Extracted material Start Marker

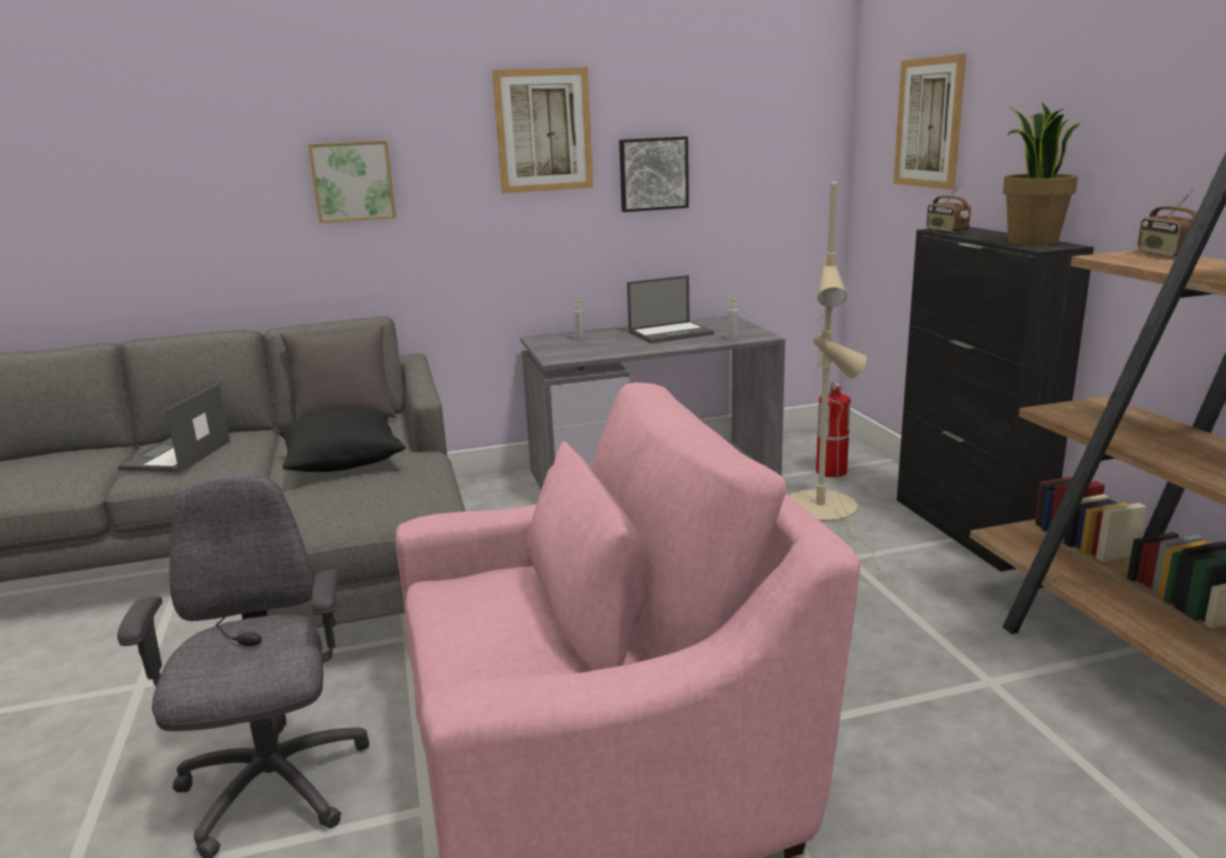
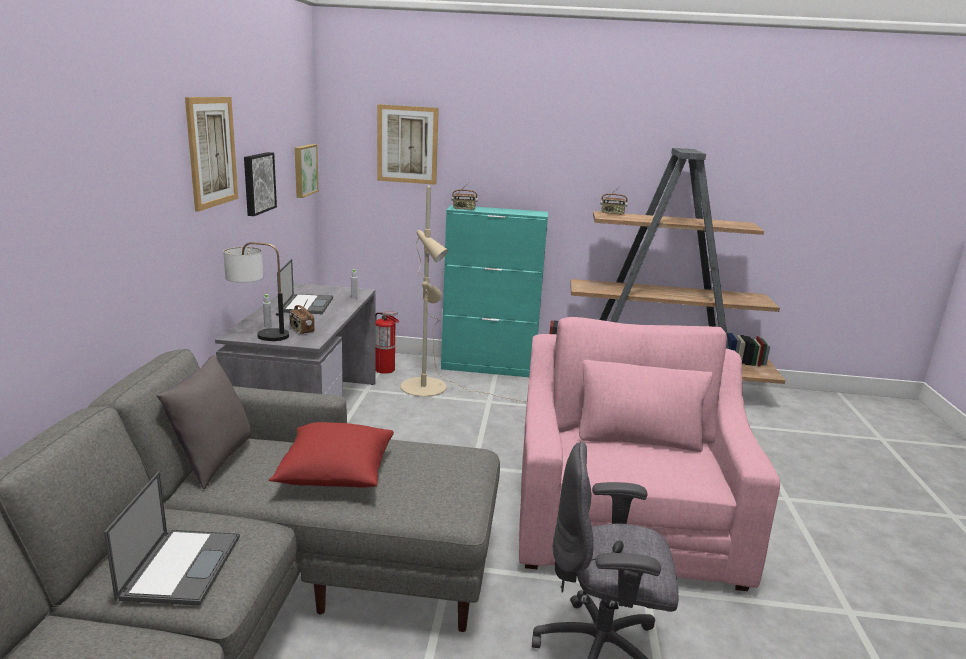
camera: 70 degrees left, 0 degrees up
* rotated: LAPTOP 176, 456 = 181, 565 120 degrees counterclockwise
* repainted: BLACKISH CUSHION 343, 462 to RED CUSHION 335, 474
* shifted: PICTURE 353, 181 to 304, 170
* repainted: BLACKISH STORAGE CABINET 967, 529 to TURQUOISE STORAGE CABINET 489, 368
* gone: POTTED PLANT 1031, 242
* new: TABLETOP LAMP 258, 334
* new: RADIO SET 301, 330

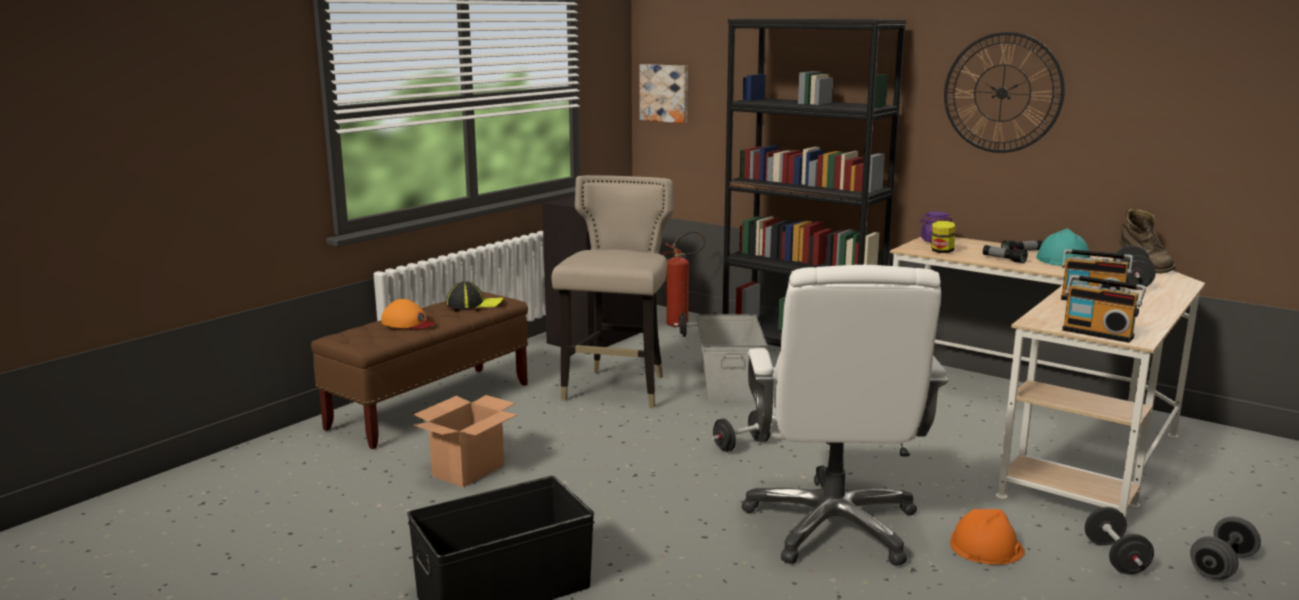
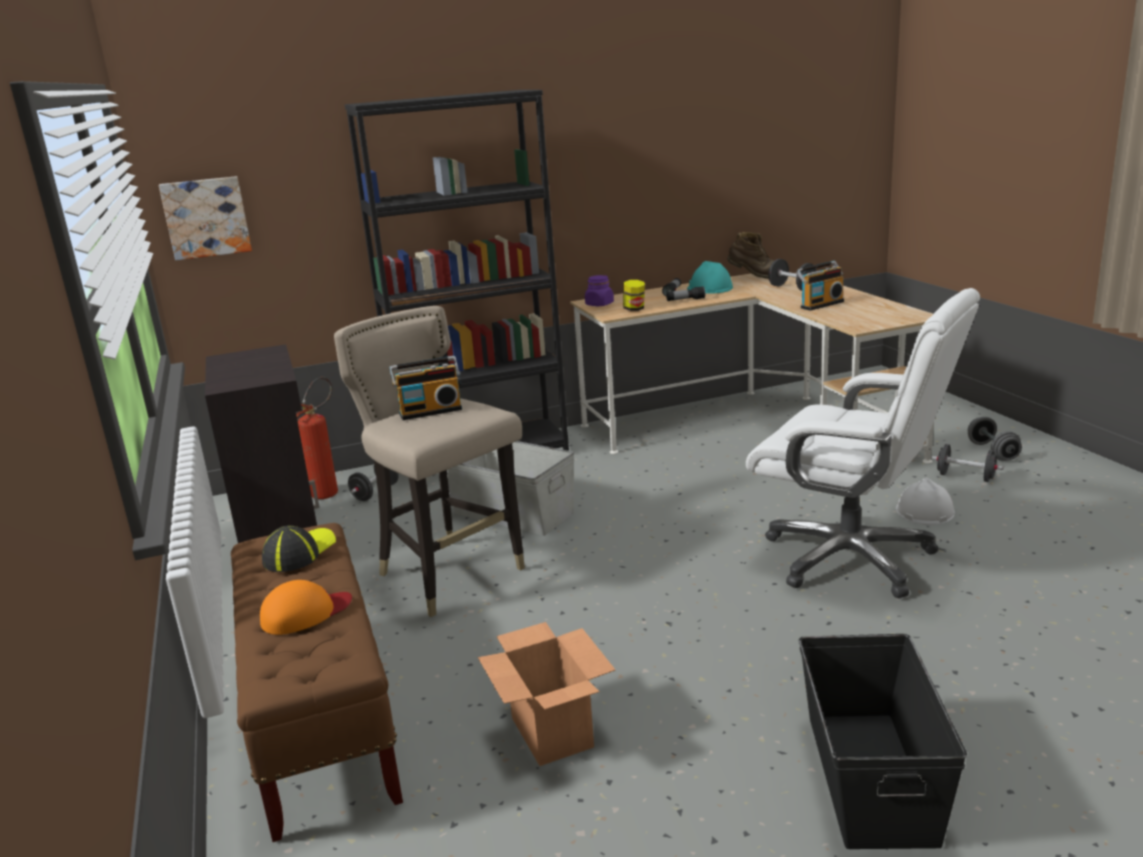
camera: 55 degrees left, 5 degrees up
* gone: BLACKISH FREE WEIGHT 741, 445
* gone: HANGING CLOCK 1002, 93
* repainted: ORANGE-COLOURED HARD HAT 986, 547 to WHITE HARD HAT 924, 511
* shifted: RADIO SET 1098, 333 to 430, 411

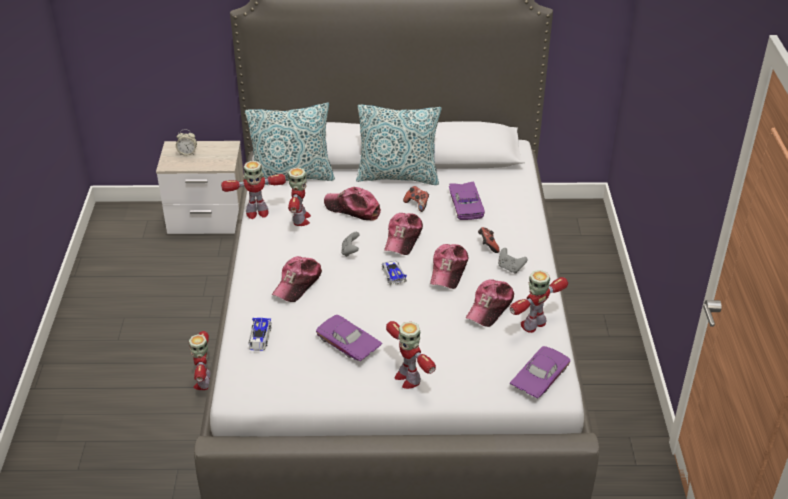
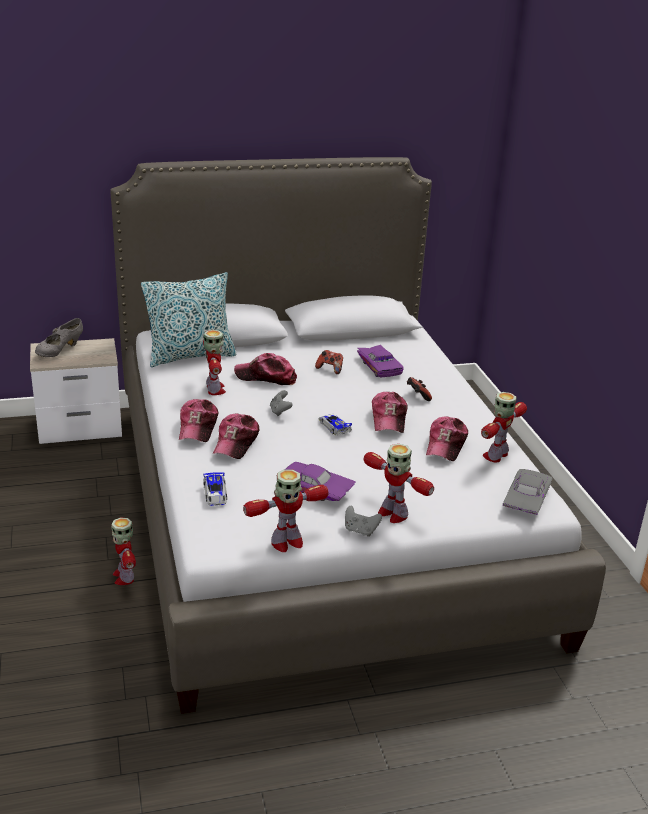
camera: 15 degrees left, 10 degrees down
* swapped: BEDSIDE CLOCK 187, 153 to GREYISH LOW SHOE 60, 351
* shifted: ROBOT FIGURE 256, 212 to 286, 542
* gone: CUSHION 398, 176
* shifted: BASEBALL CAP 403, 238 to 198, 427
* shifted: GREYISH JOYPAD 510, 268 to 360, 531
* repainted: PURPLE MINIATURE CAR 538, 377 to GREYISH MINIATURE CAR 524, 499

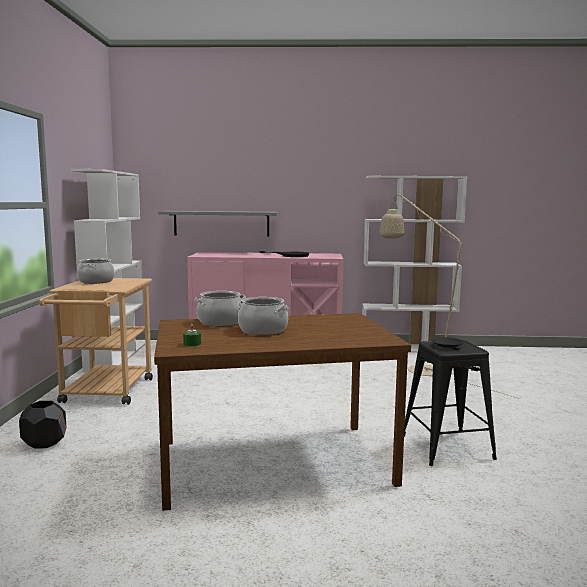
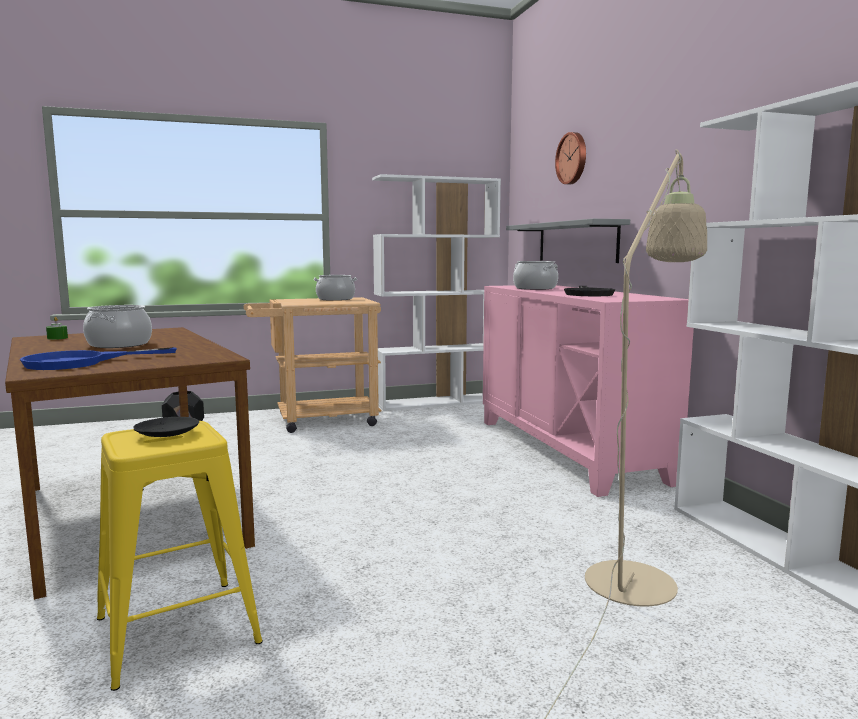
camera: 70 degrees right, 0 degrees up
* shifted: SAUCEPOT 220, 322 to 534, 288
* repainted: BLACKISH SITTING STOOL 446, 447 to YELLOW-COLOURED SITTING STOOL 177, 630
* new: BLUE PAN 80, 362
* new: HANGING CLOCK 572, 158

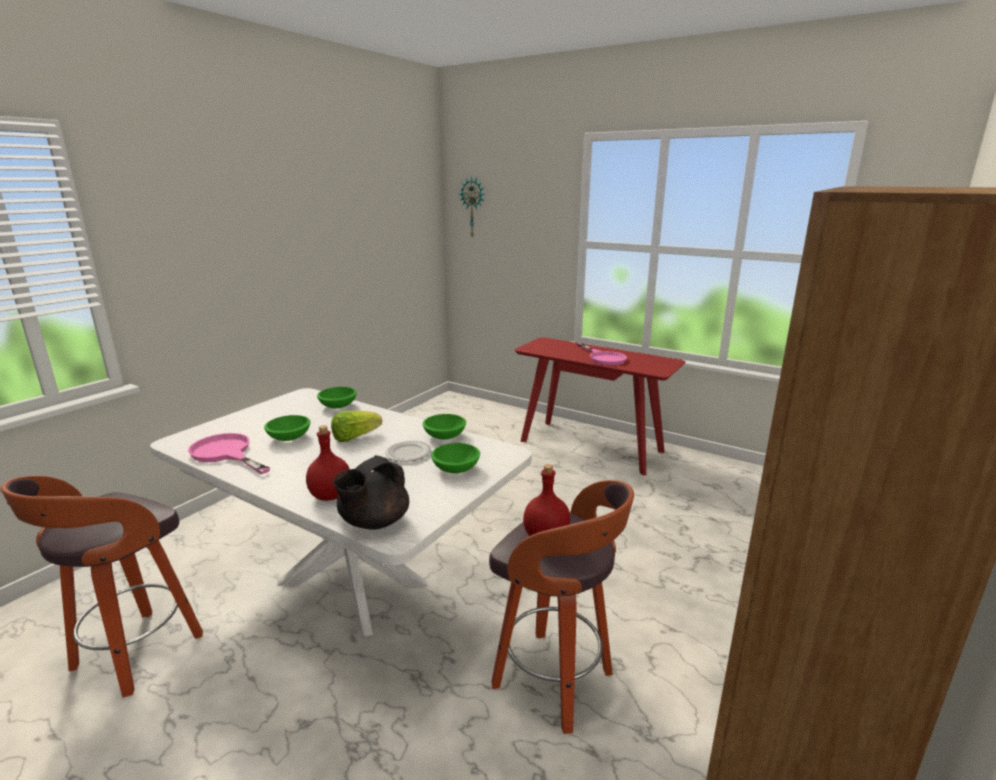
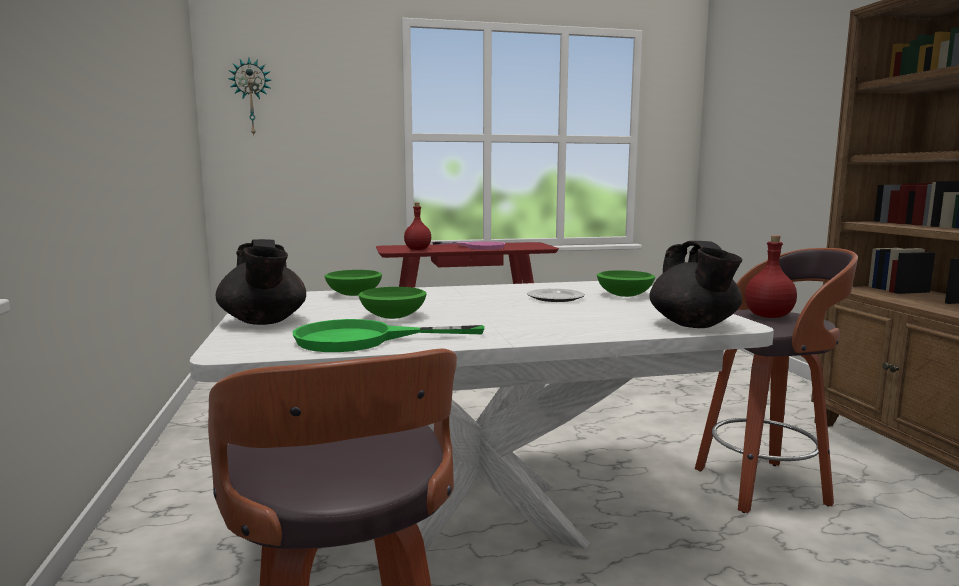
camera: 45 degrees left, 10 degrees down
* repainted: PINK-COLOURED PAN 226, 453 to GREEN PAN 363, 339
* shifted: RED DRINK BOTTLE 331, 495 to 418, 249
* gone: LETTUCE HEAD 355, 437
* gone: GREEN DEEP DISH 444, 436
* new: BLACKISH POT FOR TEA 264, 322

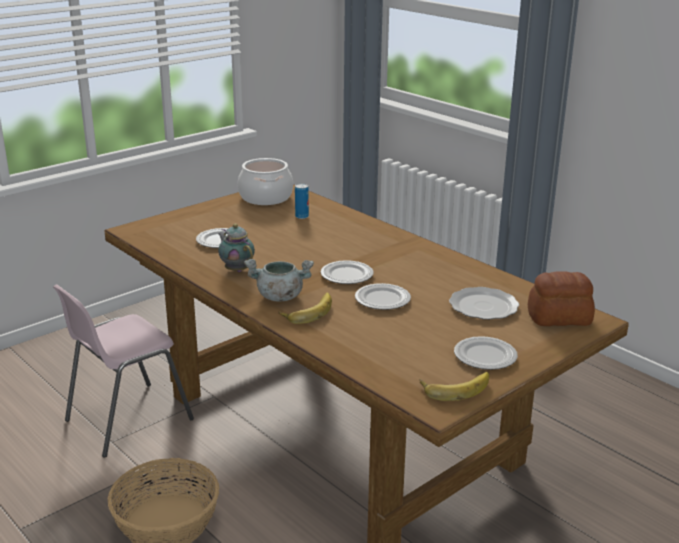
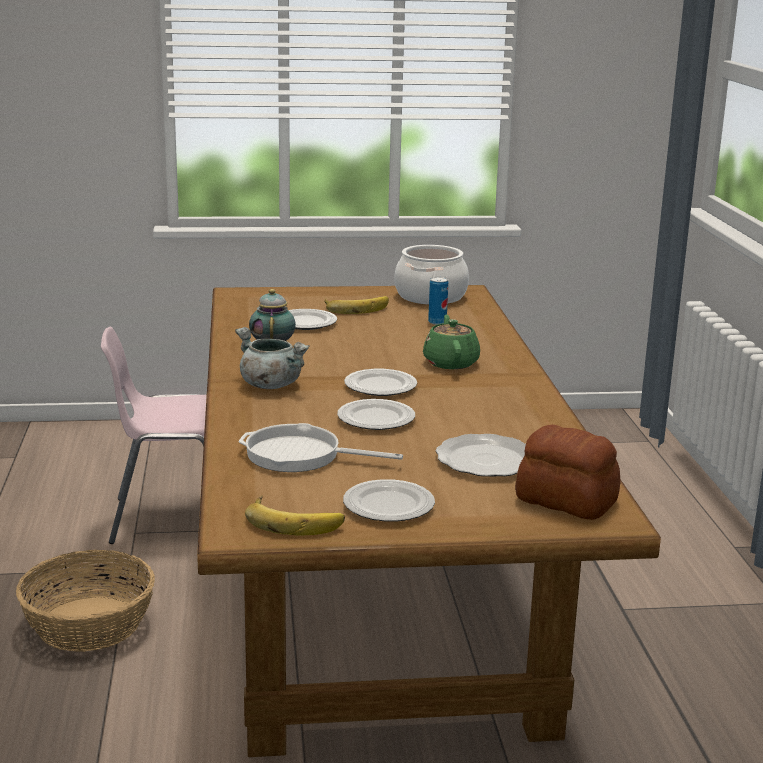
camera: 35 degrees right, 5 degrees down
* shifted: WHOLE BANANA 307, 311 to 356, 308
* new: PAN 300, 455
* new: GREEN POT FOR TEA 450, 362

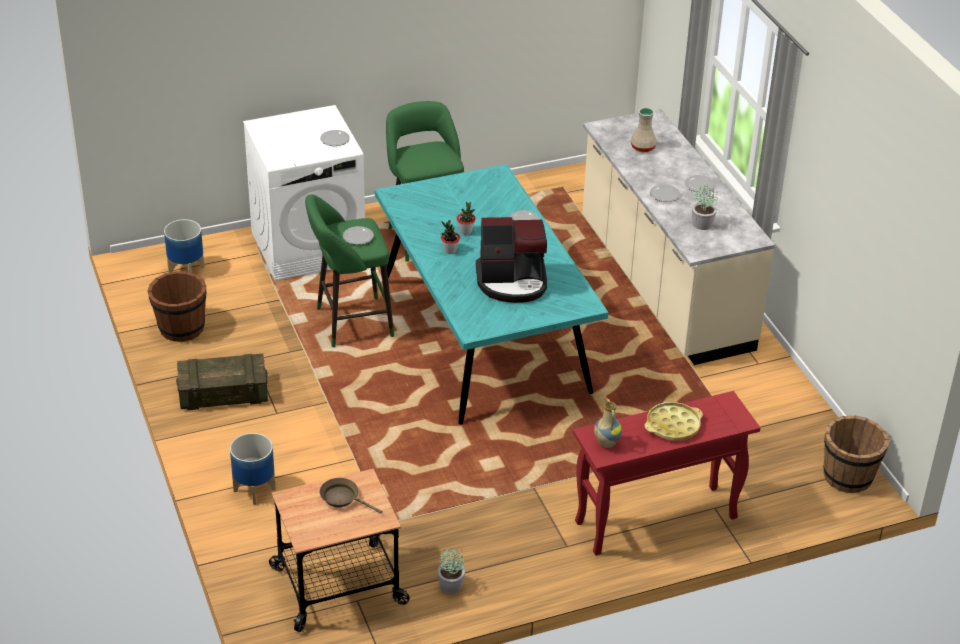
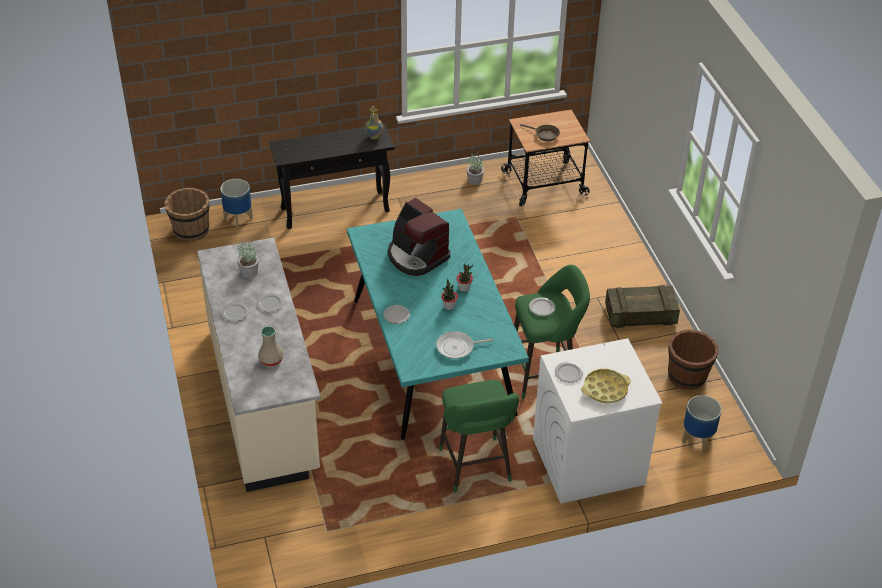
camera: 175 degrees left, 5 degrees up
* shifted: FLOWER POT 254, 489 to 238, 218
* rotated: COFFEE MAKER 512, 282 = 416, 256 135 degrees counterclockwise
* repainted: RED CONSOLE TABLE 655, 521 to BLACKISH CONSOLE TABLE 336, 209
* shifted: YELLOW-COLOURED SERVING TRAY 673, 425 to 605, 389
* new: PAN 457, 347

Extracted material End Marker

Task directions:
All of the entries must be reproduced exactly, apart from the pictures, which are to be dropped.

Answer to the exercise:
camera: 70 degrees left, 0 degrees up
* rotated: LAPTOP 176, 456 = 181, 565 120 degrees counterclockwise
* repainted: BLACKISH CUSHION 343, 462 to RED CUSHION 335, 474
* shifted: PICTURE 353, 181 to 304, 170
* repainted: BLACKISH STORAGE CABINET 967, 529 to TURQUOISE STORAGE CABINET 489, 368
* gone: POTTED PLANT 1031, 242
* new: TABLETOP LAMP 258, 334
* new: RADIO SET 301, 330

camera: 55 degrees left, 5 degrees up
* gone: BLACKISH FREE WEIGHT 741, 445
* gone: HANGING CLOCK 1002, 93
* repainted: ORANGE-COLOURED HARD HAT 986, 547 to WHITE HARD HAT 924, 511
* shifted: RADIO SET 1098, 333 to 430, 411

camera: 15 degrees left, 10 degrees down
* swapped: BEDSIDE CLOCK 187, 153 to GREYISH LOW SHOE 60, 351
* shifted: ROBOT FIGURE 256, 212 to 286, 542
* gone: CUSHION 398, 176
* shifted: BASEBALL CAP 403, 238 to 198, 427
* shifted: GREYISH JOYPAD 510, 268 to 360, 531
* repainted: PURPLE MINIATURE CAR 538, 377 to GREYISH MINIATURE CAR 524, 499

camera: 70 degrees right, 0 degrees up
* shifted: SAUCEPOT 220, 322 to 534, 288
* repainted: BLACKISH SITTING STOOL 446, 447 to YELLOW-COLOURED SITTING STOOL 177, 630
* new: BLUE PAN 80, 362
* new: HANGING CLOCK 572, 158

camera: 45 degrees left, 10 degrees down
* repainted: PINK-COLOURED PAN 226, 453 to GREEN PAN 363, 339
* shifted: RED DRINK BOTTLE 331, 495 to 418, 249
* gone: LETTUCE HEAD 355, 437
* gone: GREEN DEEP DISH 444, 436
* new: BLACKISH POT FOR TEA 264, 322

camera: 35 degrees right, 5 degrees down
* shifted: WHOLE BANANA 307, 311 to 356, 308
* new: PAN 300, 455
* new: GREEN POT FOR TEA 450, 362

camera: 175 degrees left, 5 degrees up
* shifted: FLOWER POT 254, 489 to 238, 218
* rotated: COFFEE MAKER 512, 282 = 416, 256 135 degrees counterclockwise
* repainted: RED CONSOLE TABLE 655, 521 to BLACKISH CONSOLE TABLE 336, 209
* shifted: YELLOW-COLOURED SERVING TRAY 673, 425 to 605, 389
* new: PAN 457, 347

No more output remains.